Your assignment: The answer is all of the data repeated exactly, with each picture omitted.
┏━━
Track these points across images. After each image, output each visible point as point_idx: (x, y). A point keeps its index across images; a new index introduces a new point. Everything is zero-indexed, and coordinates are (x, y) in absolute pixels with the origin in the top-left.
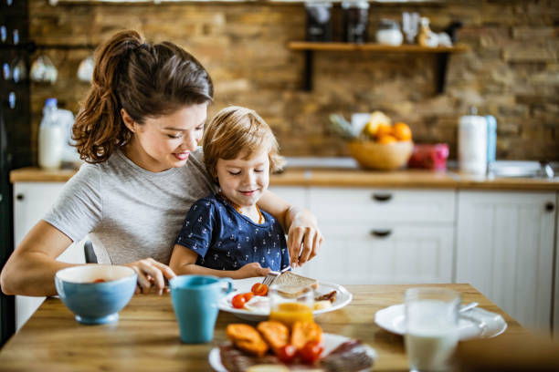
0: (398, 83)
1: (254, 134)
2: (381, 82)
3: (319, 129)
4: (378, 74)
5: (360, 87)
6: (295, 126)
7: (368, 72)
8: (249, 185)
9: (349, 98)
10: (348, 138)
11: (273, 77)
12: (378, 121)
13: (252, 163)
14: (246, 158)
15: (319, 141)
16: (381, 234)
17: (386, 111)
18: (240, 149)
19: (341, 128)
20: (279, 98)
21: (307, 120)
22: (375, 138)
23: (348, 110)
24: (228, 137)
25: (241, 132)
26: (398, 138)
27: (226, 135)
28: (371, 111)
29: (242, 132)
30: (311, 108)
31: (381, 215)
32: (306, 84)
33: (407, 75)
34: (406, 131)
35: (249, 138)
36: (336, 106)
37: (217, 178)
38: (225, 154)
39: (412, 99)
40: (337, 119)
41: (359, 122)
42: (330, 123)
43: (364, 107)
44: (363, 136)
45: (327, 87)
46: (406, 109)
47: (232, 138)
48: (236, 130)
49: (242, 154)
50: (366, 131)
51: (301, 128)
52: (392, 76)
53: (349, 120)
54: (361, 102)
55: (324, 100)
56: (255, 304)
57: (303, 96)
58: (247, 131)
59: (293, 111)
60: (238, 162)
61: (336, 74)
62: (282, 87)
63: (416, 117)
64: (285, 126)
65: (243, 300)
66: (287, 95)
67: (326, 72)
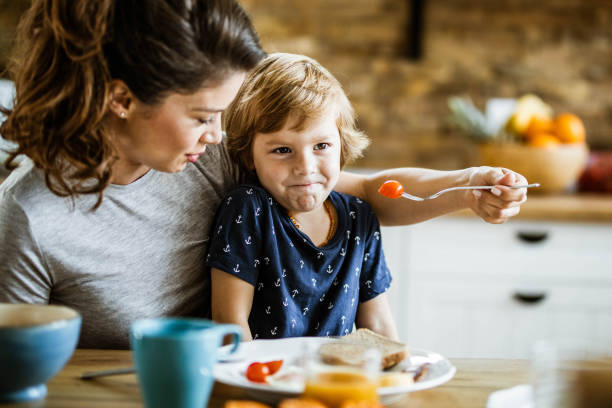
┗━━
Task answer:
Track these points across images. After each image, output each visible point as point_idx: (x, y). A point keeps its index across images; a new index introduces a new point. Everything is zero-indexed, and coordinates are (x, y) in absolute pixels with the origin in the top-left.
0: (398, 83)
1: (254, 134)
2: (381, 82)
3: (319, 129)
4: (378, 74)
5: (360, 87)
6: (295, 126)
7: (368, 72)
8: (249, 185)
9: (349, 98)
10: (348, 138)
11: (273, 77)
12: (378, 121)
13: (252, 163)
14: (246, 158)
15: (319, 141)
16: (381, 234)
17: (386, 111)
18: (240, 149)
19: (341, 128)
20: (279, 98)
21: (307, 120)
22: (375, 138)
23: (348, 110)
24: (228, 137)
25: (241, 132)
26: (398, 138)
27: (226, 135)
28: (371, 111)
29: (242, 132)
30: (311, 108)
31: (381, 215)
32: (306, 84)
33: (407, 75)
34: (406, 131)
35: (249, 138)
36: (336, 106)
37: (217, 178)
38: (225, 154)
39: (412, 99)
40: (337, 119)
41: (359, 122)
42: (330, 123)
43: (364, 107)
44: (363, 136)
45: (327, 87)
46: (406, 109)
47: (232, 138)
48: (236, 130)
49: (242, 154)
50: (366, 131)
51: (301, 128)
52: (392, 76)
53: (349, 120)
54: (361, 102)
55: (324, 100)
56: (255, 304)
57: (303, 96)
58: (247, 131)
59: (293, 111)
60: (238, 162)
61: (336, 74)
62: (282, 87)
63: (416, 117)
64: (285, 126)
65: (243, 300)
66: (287, 95)
67: (326, 72)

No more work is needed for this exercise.